Repairing Corrupted ZIP Files by Brute Force Scanning in C

My brother is a wonderful photographer, and took 14 gigabytes of photos at my recent graduation from Columbia, some of which I hope to post on PhotoFloat -- my web 2.0 photo gallery done right via static JSON & dynamic javascript.

He was kind enough to upload a ZIP of the RAW (Canon Raw 2 - CR2) photos to my FTP server overnight from his killer 50mbps pipe. The next day, he left for a long period of traveling.

I downloaded the ZIP archive, eager to start playing with the photographs and learning about RAW photos and playing with tools like dcraw, lensfun, and ufraw, and also seeing if I could forge Canon's "Original Decision Data" tags. To my dismay, the ZIP file was corrupted. I couldn't ask my brother to re-upload it or rsync the changes or anything like that because he was traveling and it was already a great burden for him to upload these in the nick of time. I tried zip -F and zip -FF and even a few Windows shareware tools. Nothing worked. So I decided to write my own tool, using nothing more than the official PKZIP spec and man pages.

First a bit about how ZIP files are structured -- everything here is based on the famous official spec in APPNOTE.TXT. Zip files are structured like this:

[local file header 1]
[file data 1]
[data descriptor 1]
. 
.
.
[local file header n]
[file data n]
[data descriptor n]
[archive decryption header] 
[archive extra data record] 
[central directory]
[zip64 end of central directory record]
[zip64 end of central directory locator] 
[end of central directory record]

Generally unzippers seek to the central directory at the end of the file, which has the locations of all the files in the zip, along with their sizes and names.
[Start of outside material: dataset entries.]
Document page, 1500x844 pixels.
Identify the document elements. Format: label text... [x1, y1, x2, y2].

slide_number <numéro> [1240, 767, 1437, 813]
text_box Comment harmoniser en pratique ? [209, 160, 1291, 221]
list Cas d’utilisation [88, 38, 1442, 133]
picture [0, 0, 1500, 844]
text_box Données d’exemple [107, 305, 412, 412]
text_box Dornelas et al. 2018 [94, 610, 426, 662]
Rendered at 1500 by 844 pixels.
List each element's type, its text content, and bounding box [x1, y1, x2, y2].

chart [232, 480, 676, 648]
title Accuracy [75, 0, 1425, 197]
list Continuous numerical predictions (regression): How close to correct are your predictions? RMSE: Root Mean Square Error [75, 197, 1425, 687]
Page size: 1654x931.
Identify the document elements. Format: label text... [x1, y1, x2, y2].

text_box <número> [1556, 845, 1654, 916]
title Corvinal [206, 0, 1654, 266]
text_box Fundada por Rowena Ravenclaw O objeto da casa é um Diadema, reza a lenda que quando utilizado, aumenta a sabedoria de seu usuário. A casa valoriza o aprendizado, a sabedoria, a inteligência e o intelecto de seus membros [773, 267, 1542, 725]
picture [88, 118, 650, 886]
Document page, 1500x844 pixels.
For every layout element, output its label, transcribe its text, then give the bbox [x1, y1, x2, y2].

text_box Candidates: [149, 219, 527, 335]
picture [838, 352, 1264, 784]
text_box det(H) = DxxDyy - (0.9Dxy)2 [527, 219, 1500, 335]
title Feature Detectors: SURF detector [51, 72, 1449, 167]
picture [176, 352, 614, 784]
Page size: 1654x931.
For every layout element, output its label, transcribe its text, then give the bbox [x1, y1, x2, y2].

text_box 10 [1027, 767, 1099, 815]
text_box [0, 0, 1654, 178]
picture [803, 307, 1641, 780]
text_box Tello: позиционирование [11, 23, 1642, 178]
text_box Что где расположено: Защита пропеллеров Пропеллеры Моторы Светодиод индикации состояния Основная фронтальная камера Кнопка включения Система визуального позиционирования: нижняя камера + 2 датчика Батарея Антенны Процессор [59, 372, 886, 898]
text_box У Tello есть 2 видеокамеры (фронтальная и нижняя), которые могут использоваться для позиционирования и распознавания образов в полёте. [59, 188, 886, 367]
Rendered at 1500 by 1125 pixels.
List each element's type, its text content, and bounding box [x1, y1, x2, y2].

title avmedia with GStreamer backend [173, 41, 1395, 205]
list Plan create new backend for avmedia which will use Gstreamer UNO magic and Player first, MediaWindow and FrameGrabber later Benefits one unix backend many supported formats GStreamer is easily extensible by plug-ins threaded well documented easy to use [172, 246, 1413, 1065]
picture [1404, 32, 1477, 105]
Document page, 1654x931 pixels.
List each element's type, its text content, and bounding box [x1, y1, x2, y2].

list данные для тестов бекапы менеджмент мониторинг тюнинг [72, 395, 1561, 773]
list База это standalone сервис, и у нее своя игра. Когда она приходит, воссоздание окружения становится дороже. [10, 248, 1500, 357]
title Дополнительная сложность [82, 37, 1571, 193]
It reads this in, then seeks back up to the top to read the files off one by one.

The strange thing about my brother's broken file was that the beginning files would work and the end files would work, but the middle 11 gigabytes were broken, with Info-ZIP complaining about wrong offsets and lseeks. I figured that some data had been duplicated/reuploaded at random spots in the middle, so the offsets in the zip file's central directory were broken.

For each file, however, there is a local file header and an optional data descriptor. Each local file header starts with the same signature (0x04034b50), and contains the file name and the size of the file that comes after the local file header. But sometimes, the size of the file is not known until the file has already been inserted in the zip file, in which case, the local file header reports "0" for the file size and sets bit 3 in a bit flag. This indicates that after the file, of unknown length, there will be a data descriptor that says the file size. But how do we know where the file ends, if we don't know the length before hand? Well, usually this data is duplicated in the central directory at the end of the zip file, but I wanted to avoid parsing this all together. Instead, it turns out that, though not in the official spec, APPNOTE.TXT states, "Although not originally assigned a signature, the value 0x08074b50 has commonly been adopted as a signature value for the data descriptor record. Implementers should be aware that ZIP files may be encountered with or without this signature marking data descriptors and should account for either case when reading ZIP files to ensure compatibility. When writing ZIP files, it is recommended to include the signature value marking the data descriptor record." Bingo.

So the recovery algorithm works like this:

Look for a local file header signature integer, reading 4 bytes, and rewinding 3 each time it fails.
Once found, see if the size is there. If the size is in it, read the data to the file path.
If the size isn't there, search for the data descriptor signature, reading 4 bytes, and rewinding 3 each time it fails.
When found, rewind to the start of the data segment and read the number of bytes specified in the data descriptor.
Rewind to 4 bytes after the local file header signature and repeat process.

The files may optionally be deflated, so I use zlib inline to inflate, the advantage of which is that this has its own verification built in, so I don't need to use zip's crc32 (though I should).

Along the way there is some additional tricky logic for making sure we're always searching with maximum breadth.

The end result of all this was... 100% recovery of the files in the archive, complete with their full file names. Win.

You can check out the code here. Suggestions are welcome. It's definitely a quick hack, but it did the job. Took a lot of fiddling with to make it work, especially figuring out attribute((packed)) to turn off gcc's power-of-two padding.